I implemented the paper: and tested on many datasets and haven’t found a single use-case where ResNet or DenseNet wouldn’t outperform Capsule Network. Having said that, it’s an interesting idea to watch for in the future. I believe the authors summarised the state of Capsule networks in the paper accurately:
“Research on capsules is now at a similar stage to research on recurrent neural networks for speech recognition at the beginning of this century. There are fundamental representational reasons for believing that it is a better approach but it probably requires a lot more small insights before it can out-perform a highly developed technology.”


Thanks for the great explanation.

1 Like

great explanation

Great reply!

Anyone else curious about the question I asked here, can read the paper with the title Capsules for Object Segmentation. Its very nice paper published recently which explains how the Capsule Networks are inefficient as compared to convolution models.

(pasting the gist here.)

The original capsule network architecture and dynamic routing algorithm is extremely computationally expensive, both in terms of memory and run-time. Additional intermediate representations are needed to store the output of “child” capsules in a given layer while the dynamic routing algorithm determines the coefficients by which these children are routed to the “parent” capsules in the next layer. This dynamic routing takes place between every parent and every possible child. One can think of the additional memory space required as a multiplicative increase of the batch size at a given layer by the number of capsule types at that layer. The number of parameters required quickly swells beyond control as well, even for trivially small inputs such as MNIST and CIFAR10. For example, given a set of 32 capsule types with 6 × 6, 8D-capsules per type, being routed to 10 × 1, 16D-capsules, the number of parameters for this layer alone is 10 × (6 × 6 × 32) × 16 × 8 = 1, 474, 560 parameters. This one layer contains, coincidentally, roughly the same number of parameters as our entire proposed deep convolutional-deconvolutional capsule network with locally-constrained dynamic routing which itself operates on 512 × 512 pixel inputs.

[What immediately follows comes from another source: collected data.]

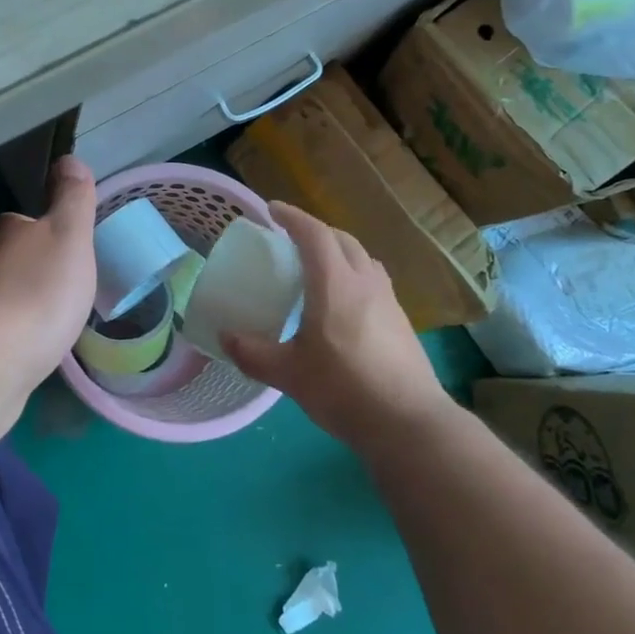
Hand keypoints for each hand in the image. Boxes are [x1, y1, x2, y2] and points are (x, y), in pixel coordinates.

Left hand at [0, 155, 98, 397]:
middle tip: (61, 291)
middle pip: (8, 260)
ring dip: (17, 307)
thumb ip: (71, 199)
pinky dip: (7, 339)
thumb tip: (67, 158)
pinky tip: (24, 353)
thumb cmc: (38, 291)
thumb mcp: (69, 235)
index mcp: (7, 233)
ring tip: (47, 325)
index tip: (66, 251)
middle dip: (30, 272)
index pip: (24, 223)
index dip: (45, 232)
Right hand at [222, 202, 448, 447]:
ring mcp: (389, 301)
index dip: (292, 217)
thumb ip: (253, 353)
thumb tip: (225, 338)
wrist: (409, 424)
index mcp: (335, 284)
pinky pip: (374, 282)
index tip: (272, 210)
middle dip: (316, 231)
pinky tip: (344, 304)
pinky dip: (354, 276)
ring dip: (340, 252)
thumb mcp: (288, 374)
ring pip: (363, 259)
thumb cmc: (344, 389)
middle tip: (292, 239)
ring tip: (319, 267)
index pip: (314, 234)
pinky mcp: (402, 322)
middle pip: (343, 240)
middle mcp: (365, 283)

(thanks to this forum post for posting about the paper. Its interesting to see if it can really be useful after proposed changes (SegCaps). keras code is implemented here. AFIK It hasn’t been implemented in pytorch yet)

1 Like

I implemented the paper in PyTorch 0.3.0 when the paper was published one year ago. I wanted a decent PyTorch implementation of CapsNet and I couldn’t find one at the point when I started. So, I started this project as a random weekend hack to do just that.

The model was trained on the standard MNIST data. I have tested using other datasets such as CIFAR10.

The implementation comes with a proper documentation and codes commented using Python docstring.

Pre-trained model and weights are available for download as well.

Total number of parameters on (with reconstruction network): 8227088 (8 million). If we compare that to ResNet, I think this is not so practical (in terms of efficiency).

By reading this paper and digging deeper into the implementations, I got similar insights as the way Daniel Havir put it.

Learned a ton of PyTorch along the way. Now, the repo is showing its age now. Definitely needs some dusting soon :smiley: